Task brief:
Convert the rows below into a numbered list with one line per number, leaving out the blank lines.

Dataset excerpts:
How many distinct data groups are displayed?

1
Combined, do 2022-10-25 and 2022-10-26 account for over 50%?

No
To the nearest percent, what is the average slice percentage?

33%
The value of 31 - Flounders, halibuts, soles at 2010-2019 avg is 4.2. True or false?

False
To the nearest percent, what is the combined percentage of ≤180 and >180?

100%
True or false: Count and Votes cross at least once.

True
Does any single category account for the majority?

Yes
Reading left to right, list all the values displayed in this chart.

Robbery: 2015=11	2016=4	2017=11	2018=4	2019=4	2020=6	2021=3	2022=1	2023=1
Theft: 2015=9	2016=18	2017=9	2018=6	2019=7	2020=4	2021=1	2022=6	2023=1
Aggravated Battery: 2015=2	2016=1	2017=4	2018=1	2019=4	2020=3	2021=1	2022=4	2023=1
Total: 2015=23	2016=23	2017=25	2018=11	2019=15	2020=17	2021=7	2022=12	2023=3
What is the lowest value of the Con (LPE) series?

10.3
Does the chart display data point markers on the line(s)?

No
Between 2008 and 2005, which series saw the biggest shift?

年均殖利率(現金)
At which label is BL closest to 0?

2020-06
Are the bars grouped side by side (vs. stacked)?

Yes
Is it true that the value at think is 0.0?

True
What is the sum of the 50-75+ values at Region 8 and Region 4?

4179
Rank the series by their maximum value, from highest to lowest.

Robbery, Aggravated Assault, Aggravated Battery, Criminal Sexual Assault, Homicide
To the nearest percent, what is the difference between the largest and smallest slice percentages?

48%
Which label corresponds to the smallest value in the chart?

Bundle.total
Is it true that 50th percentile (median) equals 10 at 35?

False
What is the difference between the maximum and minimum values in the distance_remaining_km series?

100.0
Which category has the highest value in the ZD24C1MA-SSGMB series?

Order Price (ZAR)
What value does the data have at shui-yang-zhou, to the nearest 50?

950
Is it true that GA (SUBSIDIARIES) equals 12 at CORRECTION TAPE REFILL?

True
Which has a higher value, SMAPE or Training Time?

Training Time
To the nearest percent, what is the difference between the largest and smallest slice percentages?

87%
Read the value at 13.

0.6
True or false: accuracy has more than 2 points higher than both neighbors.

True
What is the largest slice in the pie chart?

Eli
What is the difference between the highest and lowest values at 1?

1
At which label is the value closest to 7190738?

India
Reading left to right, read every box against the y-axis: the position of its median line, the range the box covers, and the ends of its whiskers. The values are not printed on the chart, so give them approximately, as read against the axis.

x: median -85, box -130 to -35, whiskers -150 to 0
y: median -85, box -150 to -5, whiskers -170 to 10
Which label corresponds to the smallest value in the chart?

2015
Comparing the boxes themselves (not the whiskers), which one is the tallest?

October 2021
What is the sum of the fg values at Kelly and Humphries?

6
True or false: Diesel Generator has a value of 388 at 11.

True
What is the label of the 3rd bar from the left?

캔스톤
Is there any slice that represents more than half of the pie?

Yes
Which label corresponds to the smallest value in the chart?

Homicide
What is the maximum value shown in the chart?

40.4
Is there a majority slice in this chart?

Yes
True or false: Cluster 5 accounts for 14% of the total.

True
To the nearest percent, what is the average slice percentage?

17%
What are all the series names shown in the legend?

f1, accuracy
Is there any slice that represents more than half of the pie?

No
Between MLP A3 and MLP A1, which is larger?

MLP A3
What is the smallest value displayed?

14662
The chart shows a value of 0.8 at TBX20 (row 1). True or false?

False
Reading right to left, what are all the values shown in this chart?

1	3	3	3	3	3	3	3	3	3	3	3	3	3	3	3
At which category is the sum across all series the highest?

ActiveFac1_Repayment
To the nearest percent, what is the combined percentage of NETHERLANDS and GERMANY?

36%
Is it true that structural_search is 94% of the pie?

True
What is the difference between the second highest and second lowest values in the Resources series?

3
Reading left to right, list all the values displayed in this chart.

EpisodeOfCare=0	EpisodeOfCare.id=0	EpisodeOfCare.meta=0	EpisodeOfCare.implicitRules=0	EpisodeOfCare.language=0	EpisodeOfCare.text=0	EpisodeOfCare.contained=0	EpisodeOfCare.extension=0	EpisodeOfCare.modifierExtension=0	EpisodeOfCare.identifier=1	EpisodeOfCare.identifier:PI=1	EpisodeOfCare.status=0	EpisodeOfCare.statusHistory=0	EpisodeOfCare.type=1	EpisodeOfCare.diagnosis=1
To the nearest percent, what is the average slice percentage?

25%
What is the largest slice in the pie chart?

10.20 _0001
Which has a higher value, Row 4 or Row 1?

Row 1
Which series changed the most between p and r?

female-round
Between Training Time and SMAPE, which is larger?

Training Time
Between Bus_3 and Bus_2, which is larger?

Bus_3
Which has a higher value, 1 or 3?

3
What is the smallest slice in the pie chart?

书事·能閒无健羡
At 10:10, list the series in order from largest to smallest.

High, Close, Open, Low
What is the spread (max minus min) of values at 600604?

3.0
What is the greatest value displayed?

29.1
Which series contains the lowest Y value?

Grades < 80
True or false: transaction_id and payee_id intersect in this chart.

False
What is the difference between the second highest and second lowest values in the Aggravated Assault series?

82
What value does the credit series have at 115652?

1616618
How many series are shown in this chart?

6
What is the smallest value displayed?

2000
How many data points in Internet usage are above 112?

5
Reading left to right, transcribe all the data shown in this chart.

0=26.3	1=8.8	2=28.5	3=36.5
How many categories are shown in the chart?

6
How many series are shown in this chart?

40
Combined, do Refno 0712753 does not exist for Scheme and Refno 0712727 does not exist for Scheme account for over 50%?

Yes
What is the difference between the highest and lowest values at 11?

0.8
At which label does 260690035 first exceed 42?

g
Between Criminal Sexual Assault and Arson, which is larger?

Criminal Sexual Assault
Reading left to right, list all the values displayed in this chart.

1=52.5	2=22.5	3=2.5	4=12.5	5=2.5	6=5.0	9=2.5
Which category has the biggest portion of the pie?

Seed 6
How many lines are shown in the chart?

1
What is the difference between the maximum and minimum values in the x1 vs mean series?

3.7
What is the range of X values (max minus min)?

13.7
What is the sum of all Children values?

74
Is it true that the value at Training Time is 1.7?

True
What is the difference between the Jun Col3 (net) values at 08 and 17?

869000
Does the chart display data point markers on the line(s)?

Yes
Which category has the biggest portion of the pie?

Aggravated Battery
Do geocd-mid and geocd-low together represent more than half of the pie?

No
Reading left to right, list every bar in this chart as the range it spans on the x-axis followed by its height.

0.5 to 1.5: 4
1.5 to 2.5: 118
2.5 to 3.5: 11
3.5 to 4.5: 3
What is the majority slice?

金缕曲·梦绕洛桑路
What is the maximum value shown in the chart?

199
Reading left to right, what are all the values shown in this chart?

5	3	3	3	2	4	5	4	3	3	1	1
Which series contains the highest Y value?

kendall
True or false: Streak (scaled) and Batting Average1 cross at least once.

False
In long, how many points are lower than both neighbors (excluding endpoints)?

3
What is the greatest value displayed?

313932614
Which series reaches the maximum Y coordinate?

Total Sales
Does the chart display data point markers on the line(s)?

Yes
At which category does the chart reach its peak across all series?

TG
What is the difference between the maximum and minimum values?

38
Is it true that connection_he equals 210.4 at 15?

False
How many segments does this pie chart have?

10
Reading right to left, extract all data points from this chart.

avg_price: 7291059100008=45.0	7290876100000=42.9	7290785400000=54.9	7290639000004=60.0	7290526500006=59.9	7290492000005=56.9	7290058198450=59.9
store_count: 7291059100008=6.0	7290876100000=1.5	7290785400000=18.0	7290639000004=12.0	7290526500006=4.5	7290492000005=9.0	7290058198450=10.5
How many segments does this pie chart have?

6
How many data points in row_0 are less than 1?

Exercise response:
1. How many distinct data groups are displayed?
2. 1
3. Combined, do 2022-10-25 and 2022-10-26 account for over 50%?
4. No
5. To the nearest percent, what is the average slice percentage?
6. 33%
7. The value of 31 - Flounders, halibuts, soles at 2010-2019 avg is 4.2. True or false?
8. False
9. To the nearest percent, what is the combined percentage of ≤180 and >180?
10. 100%
11. True or false: Count and Votes cross at least once.
12. True
13. Does any single category account for the majority?
14. Yes
15. Reading left to right, list all the values displayed in this chart.
16. Robbery: 2015=11	2016=4	2017=11	2018=4	2019=4	2020=6	2021=3	2022=1	2023=1
17. Theft: 2015=9	2016=18	2017=9	2018=6	2019=7	2020=4	2021=1	2022=6	2023=1
18. Aggravated Battery: 2015=2	2016=1	2017=4	2018=1	2019=4	2020=3	2021=1	2022=4	2023=1
19. Total: 2015=23	2016=23	2017=25	2018=11	2019=15	2020=17	2021=7	2022=12	2023=3
20. What is the lowest value of the Con (LPE) series?
21. 10.3
22. Does the chart display data point markers on the line(s)?
23. No
24. Between 2008 and 2005, which series saw the biggest shift?
25. 年均殖利率(現金)
26. At which label is BL closest to 0?
27. 2020-06
28. Are the bars grouped side by side (vs. stacked)?
29. Yes
30. Is it true that the value at think is 0.0?
31. True
32. What is the sum of the 50-75+ values at Region 8 and Region 4?
33. 4179
34. Rank the series by their maximum value, from highest to lowest.
35. Robbery, Aggravated Assault, Aggravated Battery, Criminal Sexual Assault, Homicide
36. To the nearest percent, what is the difference between the largest and smallest slice percentages?
37. 48%
38. Which label corresponds to the smallest value in the chart?
39. Bundle.total
40. Is it true that 50th percentile (median) equals 10 at 35?
41. False
42. What is the difference between the maximum and minimum values in the distance_remaining_km series?
43. 100.0
44. Which category has the highest value in the ZD24C1MA-SSGMB series?
45. Order Price (ZAR)
46. What value does the data have at shui-yang-zhou, to the nearest 50?
47. 950
48. Is it true that GA (SUBSIDIARIES) equals 12 at CORRECTION TAPE REFILL?
49. True
50. Which has a higher value, SMAPE or Training Time?
51. Training Time
52. To the nearest percent, what is the difference between the largest and smallest slice percentages?
53. 87%
54. Read the value at 13.
55. 0.6
56. True or false: accuracy has more than 2 points higher than both neighbors.
57. True
58. What is the largest slice in the pie chart?
59. Eli
60. What is the difference between the highest and lowest values at 1?
61. 1
62. At which label is the value closest to 7190738?
63. India
64. Reading left to right, read every box against the y-axis: the position of its median line, the range the box covers, and the ends of its whiskers. The values are not printed on the chart, so give them approximately, as read against the axis.
65. x: median -85, box -130 to -35, whiskers -150 to 0
66. y: median -85, box -150 to -5, whiskers -170 to 10
67. Which label corresponds to the smallest value in the chart?
68. 2015
69. Comparing the boxes themselves (not the whiskers), which one is the tallest?
70. October 2021
71. What is the sum of the fg values at Kelly and Humphries?
72. 6
73. True or false: Diesel Generator has a value of 388 at 11.
74. True
75. What is the label of the 3rd bar from the left?
76. 캔스톤
77. Is there any slice that represents more than half of the pie?
78. Yes
79. Which label corresponds to the smallest value in the chart?
80. Homicide
81. What is the maximum value shown in the chart?
82. 40.4
83. Is there a majority slice in this chart?
84. Yes
85. True or false: Cluster 5 accounts for 14% of the total.
86. True
87. To the nearest percent, what is the average slice percentage?
88. 17%
89. What are all the series names shown in the legend?
90. f1, accuracy
91. Is there any slice that represents more than half of the pie?
92. No
93. Between MLP A3 and MLP A1, which is larger?
94. MLP A3
95. What is the smallest value displayed?
96. 14662
97. The chart shows a value of 0.8 at TBX20 (row 1). True or false?
98. False
99. Reading right to left, what are all the values shown in this chart?
100. 1	3	3	3	3	3	3	3	3	3	3	3	3	3	3	3
101. At which category is the sum across all series the highest?
102. ActiveFac1_Repayment
103. To the nearest percent, what is the combined percentage of NETHERLANDS and GERMANY?
104. 36%
105. Is it true that structural_search is 94% of the pie?
106. True
107. What is the difference between the second highest and second lowest values in the Resources series?
108. 3
109. Reading left to right, list all the values displayed in this chart.
110. EpisodeOfCare=0	EpisodeOfCare.id=0	EpisodeOfCare.meta=0	EpisodeOfCare.implicitRules=0	EpisodeOfCare.language=0	EpisodeOfCare.text=0	EpisodeOfCare.contained=0	EpisodeOfCare.extension=0	EpisodeOfCare.modifierExtension=0	EpisodeOfCare.identifier=1	EpisodeOfCare.identifier:PI=1	EpisodeOfCare.status=0	EpisodeOfCare.statusHistory=0	EpisodeOfCare.type=1	EpisodeOfCare.diagnosis=1
111. To the nearest percent, what is the average slice percentage?
112. 25%
113. What is the largest slice in the pie chart?
114. 10.20 _0001
115. Which has a higher value, Row 4 or Row 1?
116. Row 1
117. Which series changed the most between p and r?
118. female-round
119. Between Training Time and SMAPE, which is larger?
120. Training Time
121. Between Bus_3 and Bus_2, which is larger?
122. Bus_3
123. Which has a higher value, 1 or 3?
124. 3
125. What is the smallest slice in the pie chart?
126. 书事·能閒无健羡
127. At 10:10, list the series in order from largest to smallest.
128. High, Close, Open, Low
129. What is the spread (max minus min) of values at 600604?
130. 3.0
131. What is the greatest value displayed?
132. 29.1
133. Which series contains the lowest Y value?
134. Grades < 80
135. True or false: transaction_id and payee_id intersect in this chart.
136. False
137. What is the difference between the second highest and second lowest values in the Aggravated Assault series?
138. 82
139. What value does the credit series have at 115652?
140. 1616618
141. How many series are shown in this chart?
142. 6
143. What is the smallest value displayed?
144. 2000
145. How many data points in Internet usage are above 112?
146. 5
147. Reading left to right, transcribe all the data shown in this chart.
148. 0=26.3	1=8.8	2=28.5	3=36.5
149. How many categories are shown in the chart?
150. 6
151. How many series are shown in this chart?
152. 40
153. Combined, do Refno 0712753 does not exist for Scheme and Refno 0712727 does not exist for Scheme account for over 50%?
154. Yes
155. What is the difference between the highest and lowest values at 11?
156. 0.8
157. At which label does 260690035 first exceed 42?
158. g
159. Between Criminal Sexual Assault and Arson, which is larger?
160. Criminal Sexual Assault
161. Reading left to right, list all the values displayed in this chart.
162. 1=52.5	2=22.5	3=2.5	4=12.5	5=2.5	6=5.0	9=2.5
163. Which category has the biggest portion of the pie?
164. Seed 6
165. How many lines are shown in the chart?
166. 1
167. What is the difference between the maximum and minimum values in the x1 vs mean series?
168. 3.7
169. What is the range of X values (max minus min)?
170. 13.7
171. What is the sum of all Children values?
172. 74
173. Is it true that the value at Training Time is 1.7?
174. True
175. What is the difference between the Jun Col3 (net) values at 08 and 17?
176. 869000
177. Does the chart display data point markers on the line(s)?
178. Yes
179. Which category has the biggest portion of the pie?
180. Aggravated Battery
181. Do geocd-mid and geocd-low together represent more than half of the pie?
182. No
183. Reading left to right, list every bar in this chart as the range it spans on the x-axis followed by its height.
184. 0.5 to 1.5: 4
185. 1.5 to 2.5: 118
186. 2.5 to 3.5: 11
187. 3.5 to 4.5: 3
188. What is the majority slice?
189. 金缕曲·梦绕洛桑路
190. What is the maximum value shown in the chart?
191. 199
192. Reading left to right, what are all the values shown in this chart?
193. 5	3	3	3	2	4	5	4	3	3	1	1
194. Which series contains the highest Y value?
195. kendall
196. True or false: Streak (scaled) and Batting Average1 cross at least once.
197. False
198. In long, how many points are lower than both neighbors (excluding endpoints)?
199. 3
200. What is the greatest value displayed?
201. 313932614
202. Which series reaches the maximum Y coordinate?
203. Total Sales
204. Does the chart display data point markers on the line(s)?
205. Yes
206. At which category does the chart reach its peak across all series?
207. TG
208. What is the difference between the maximum and minimum values?
209. 38
210. Is it true that connection_he equals 210.4 at 15?
211. False
212. How many segments does this pie chart have?
213. 10
214. Reading right to left, extract all data points from this chart.
215. avg_price: 7291059100008=45.0	7290876100000=42.9	7290785400000=54.9	7290639000004=60.0	7290526500006=59.9	7290492000005=56.9	7290058198450=59.9
216. store_count: 7291059100008=6.0	7290876100000=1.5	7290785400000=18.0	7290639000004=12.0	7290526500006=4.5	7290492000005=9.0	7290058198450=10.5
217. How many segments does this pie chart have?
218. 6
219. How many data points in row_0 are less than 1?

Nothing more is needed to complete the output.